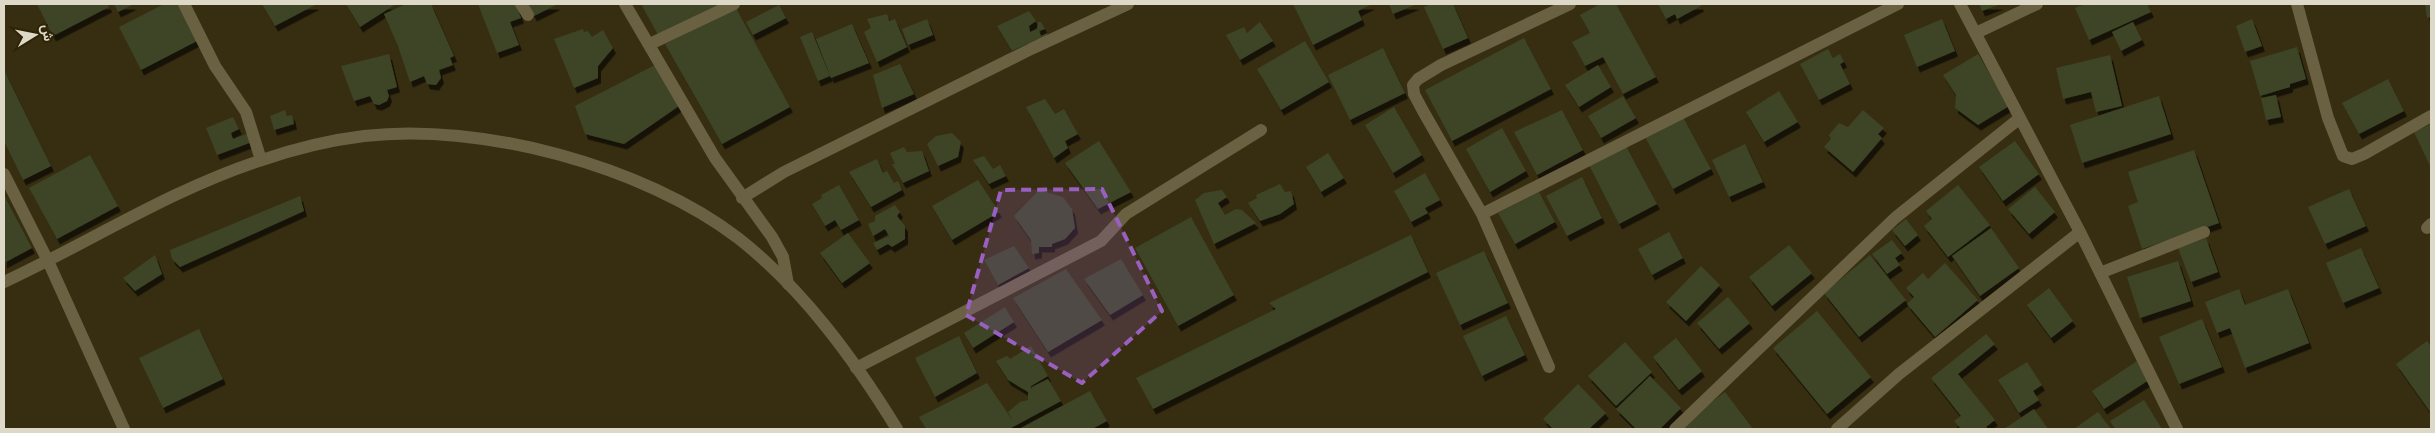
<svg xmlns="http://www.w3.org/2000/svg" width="2435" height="433" viewBox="0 0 2435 433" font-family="Manrope,Vazirmatn,sans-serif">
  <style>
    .building { fill: #3c4526; filter: url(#shadow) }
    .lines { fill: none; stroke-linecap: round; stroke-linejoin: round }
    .street { stroke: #6a6042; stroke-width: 12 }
    .secondary { stroke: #6a6042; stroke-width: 12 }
    .marked { fill: #9960c2; fill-opacity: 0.2; stroke: #9960c2; stroke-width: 4; stroke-dasharray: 10 6; stroke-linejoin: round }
  </style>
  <defs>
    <filter id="shadow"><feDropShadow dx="3" dy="5.5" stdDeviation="0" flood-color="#0009"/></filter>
  </defs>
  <rect width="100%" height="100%" fill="#372e11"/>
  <path class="building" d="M37 4H108L109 7 53 36Z
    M114 4H134L118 12Z
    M164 4H178L197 41 141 70 119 27Z
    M262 4H317L275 26Z
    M346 4H396L360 27Z
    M406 4H431L454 56 450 58 453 65 439 70 441 78 436 85 427 84 424 76 410 82 398 46 384 14Z
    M478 4H516L521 18 510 22 519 45 497 53Z
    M527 4H558L534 16Z
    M641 4H721L659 37Z
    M1293 4H1372L1358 11 1362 20 1313 45Z
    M1389 4H1417L1393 14Z
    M1431 4H1453L1468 38 1443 49 1424 7Z
    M1600 4H1616L1656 77 1623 94 1603 57 1585 66 1572 42 1590 33 1580 15Z
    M1658 4H1700L1701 6 1677 19 1675 14 1666 19Z
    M1979 4H2001L1982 11Z
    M2085 4H2147L2151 12 2089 40 2075 8Z
    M2425 4H2431V17L2427 18Z
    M779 5 786 18 753 35 746 22Z
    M736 8 790 107 722 144 665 44Z
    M1029 11 1036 21 1029 26 1030 32 1037 29 1038 22H1041L1045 29 1039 31 1041 36 1047 33 1050 39 1036 40 1012 51 997 26Z
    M887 14 889 21 895 19 907 47 877 62 864 32 871 28 867 19Z
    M927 19 933 35 908 45 902 29Z
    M1942 19 1955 51 1917 67 1904 35Z
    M2252 19 2262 46 2245 52 2236 26Z
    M1260 22 1273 41 1240 60 1226 35 1244 27 1247 33Z
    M2133 22 2142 40 2121 51 2112 32Z
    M852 24 869 63 831 78 816 39Z
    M583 29 584 32 588 31 592 37 603 30 613 48 598 66V78L574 88 554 39Z
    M812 32 830 76 818 81 800 37Z
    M1524 38 1551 89 1452 141 1425 90Z
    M1305 41 1329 82 1281 110 1257 69Z
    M2297 47 2306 79 2290 84V87L2260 96 2250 61Z
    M1383 48 1405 93 1350 120 1328 75Z
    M1828 49 1833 58 1840 54 1844 62 1840 64 1850 84 1819 100 1800 64Z
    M389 54 397 87 387 90 389 96 387 101 379 105 374 104 370 96 354 101 341 66Z
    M1978 54 2009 106 1978 125 1955 108 1956 95 1943 75Z
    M2110 55 2122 106 2096 112 2091 92 2063 99 2056 68Z
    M900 64 914 94 882 108 873 75Z
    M655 65 679 106 624 144 585 134 575 106Z
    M1598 65 1611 87 1579 107 1565 85Z
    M4 70 51 166 23 180 4 141Z
    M2388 79 2404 111 2359 134 2342 103Z
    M1779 91 1798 122 1764 142 1746 112Z
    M2276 95 2281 117 2266 120 2261 98Z
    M1623 96 1636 118 1601 138 1588 116Z
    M2159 96 2171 134 2082 163 2070 125Z
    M1045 99 1055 114 1064 109 1078 134 1065 141 1068 148 1054 158 1026 107Z
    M1394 107 1422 155 1393 173 1365 125Z
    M285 110 287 116 292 115 294 124 274 130 270 116Z
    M1562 110 1583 150 1537 175 1514 132Z
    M1863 110 1884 128 1878 134 1882 138 1853 172 1824 147 1831 139 1829 135 1839 123 1848 127Z
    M233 117 239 129 231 133 233 139 249 133 252 142 217 155 206 128Z
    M1683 117 1711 169 1673 189 1645 137Z
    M2431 124V168L2414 132Z
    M1502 128 1526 171 1490 192 1466 149Z
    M952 133 961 142 958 157 938 166 927 144 936 136Z
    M1099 141 1131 192 1098 209 1065 163Z
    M2015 141 2039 174 2003 201 1979 167Z
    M1745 144 1763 182 1729 197 1712 160Z
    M1626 146 1657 204 1619 224 1589 165Z
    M904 147 907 152 922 151 929 171 903 183 892 164H895L890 153Z
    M2194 150 2219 223 2142 249 2128 206 2138 202 2128 172Z
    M1328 153 1344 178 1321 192 1306 167Z
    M90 155 118 206 57 239 29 188Z
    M984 156 993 169 1000 165 1006 176 989 184 973 160Z
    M877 159 883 173 887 171 894 183 898 181 902 190 871 207 849 172Z
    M1425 173 1440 200 1425 208 1428 213 1411 222 1394 191Z
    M1582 177 1602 218 1567 236 1546 196Z
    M978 180 999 212 952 240 932 206Z
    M1280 184 1285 192 1291 191 1294 204 1280 214 1260 221 1248 203 1257 198 1256 195Z
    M839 185 859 220 841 230 835 220 825 226 812 204 822 198 821 195Z
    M1958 185 1990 225 1948 257 1924 226 1932 219 1926 211Z
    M2035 187 2055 212 2029 234 2008 209Z
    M2349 189 2366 226 2325 244 2308 207Z
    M1039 190 1063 197 1072 209 1075 228 1065 239 1052 244V247H1039V253L1032 254 1031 240 1014 216Z
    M1222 190 1227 197 1218 203 1225 215 1236 209 1242 210 1256 223 1214 244 1195 200 1204 193Z
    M1539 192 1555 222 1515 244 1498 213Z
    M4 195 32 248 4 263Z
    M300 196 304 211 180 267 172 259 170 250Z
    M895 205 900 212 897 216 905 226V239L892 247 888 244 877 250 873 243 889 236 885 229 873 236 868 224 875 221V216Z
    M1191 217 1234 295 1178 326 1135 248Z
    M1906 219 1918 235 1905 246 1892 230Z
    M1991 228 2019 268 1980 296 1952 256Z
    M1669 232 1683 258 1652 275 1638 249Z
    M848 233 870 263 842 283 820 253Z
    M1411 235 1428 272 1153 409 1136 378 1276 309 1269 303Z
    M2206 238 2218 272 2191 282 2178 248Z
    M1892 240 1902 253 1895 258 1900 265 1887 274 1872 254Z
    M1789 245 1812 273 1772 306 1749 277Z
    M1014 246 1029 268 998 285 984 260Z
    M2361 248 2379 288 2343 303 2326 263Z
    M1484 251 1508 303 1460 325 1436 273Z
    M155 255 162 274 135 291 123 278Z
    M1870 255 1906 300 1859 337 1824 293Z
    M1121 259 1143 295 1110 315 1084 279Z
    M2178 261 2191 301 2140 318 2127 277Z
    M1945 263 1978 300 1935 337 1907 304 1914 297 1906 288 1923 273 1928 279Z
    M1701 266 1720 285 1686 321 1666 302Z
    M1066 269 1102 320 1048 352 1013 298Z
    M2049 288 2073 321 2051 338 2027 305Z
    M2239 289 2245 305 2288 289 2309 343 2245 368 2230 328 2217 333 2205 302Z
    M1728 297 1750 323 1719 349 1697 323Z
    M1005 307 1014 322 973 348 964 333Z
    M1817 311 1871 377 1827 414 1773 348Z
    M1506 316 1525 355 1482 376 1463 336Z
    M2202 319 2222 367 2179 384 2159 337Z
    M199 329 223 379 163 408 139 358Z
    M1986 334 1995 344 1958 374 1995 420 1986 427 1988 429H1961L1954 421 1961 416 1931 378Z
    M959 336 977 373 935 397 915 358Z
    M1676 338 1702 371 1679 390 1653 357Z
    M2427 341 2431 347V413L2396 364Z
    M1625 342 1652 372 1616 406 1588 376Z
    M1031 346 1048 376 1031 386 1032 390V387L1048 379 1061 401 1009 429H926L919 417 987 383 1013 421 1008 412 1020 402 1028 400V392L1008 380 996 361 1007 356 1010 359Z
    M2137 361 2149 380 2104 409 2092 391Z
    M2027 362 2042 385 2033 391 2039 400 2019 413 1998 380Z
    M1650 376 1681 408 1660 429H1636L1616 409Z
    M1578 384 1606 413 1589 429H1553L1543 419Z
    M1090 391 1107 421 1092 429H1019Z
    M1725 392 1753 429H1682L1679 426Z
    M2144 400 2162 429H2115L2110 421Z
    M2034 409 2048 429H2004Z
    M2098 412 2111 429H2074Z"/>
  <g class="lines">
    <path class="street" d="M184 4 215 66 246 112 261 160
      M521 4 528 15
      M625 4 715 158 772 237 783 257 788 284
      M1960 4 2080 232 2177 429
      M2297 4 2328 118 2343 156 2352 159 2364 154 2431 116
      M1976 33 2037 4
      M650 44 734 4
      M4 174 48 261 124 429
      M742 198 784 172 1031 49 1128 4
      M1482 214 1423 111 1414 94 1413 85 1418 79 1441 65 1570 4
      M2427 228 2431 224
      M2100 273 2204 232
      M1549 367 1482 214 1898 4
      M856 368 1101 241 1126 214 1261 130
      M1675 429 1895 218 2020 118
      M1837 429 1899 374 2080 232"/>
    <path class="secondary" d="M4 282C90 242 172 189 262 160 294 149 331 140 364 136 481 122 644 166 738 238 803 289 854 359 897 429"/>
  </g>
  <path class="marked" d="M1102 189 1162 311 1082 383 966 315 1001 190Z"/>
  <rect width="2435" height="433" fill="none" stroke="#ded8c8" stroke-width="10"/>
  <g transform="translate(35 35) rotate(80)" stroke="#2d2406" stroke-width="4" paint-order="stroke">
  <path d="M0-4L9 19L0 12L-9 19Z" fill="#ded8c8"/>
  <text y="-8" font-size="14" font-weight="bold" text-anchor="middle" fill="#ded8c8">ش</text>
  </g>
</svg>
______________________________
• Task goal:
Please return every line from the one that contains "M625 4 715 158 772 237 783 257 788 284" through the end of the entries, exactly, leaving out all others.

• Exercise result:
      M625 4 715 158 772 237 783 257 788 284
      M1960 4 2080 232 2177 429
      M2297 4 2328 118 2343 156 2352 159 2364 154 2431 116
      M1976 33 2037 4
      M650 44 734 4
      M4 174 48 261 124 429
      M742 198 784 172 1031 49 1128 4
      M1482 214 1423 111 1414 94 1413 85 1418 79 1441 65 1570 4
      M2427 228 2431 224
      M2100 273 2204 232
      M1549 367 1482 214 1898 4
      M856 368 1101 241 1126 214 1261 130
      M1675 429 1895 218 2020 118
      M1837 429 1899 374 2080 232"/>
    <path class="secondary" d="M4 282C90 242 172 189 262 160 294 149 331 140 364 136 481 122 644 166 738 238 803 289 854 359 897 429"/>
  </g>
  <path class="marked" d="M1102 189 1162 311 1082 383 966 315 1001 190Z"/>
  <rect width="2435" height="433" fill="none" stroke="#ded8c8" stroke-width="10"/>
  <g transform="translate(35 35) rotate(80)" stroke="#2d2406" stroke-width="4" paint-order="stroke">
  <path d="M0-4L9 19L0 12L-9 19Z" fill="#ded8c8"/>
  <text y="-8" font-size="14" font-weight="bold" text-anchor="middle" fill="#ded8c8">ش</text>
  </g>
</svg>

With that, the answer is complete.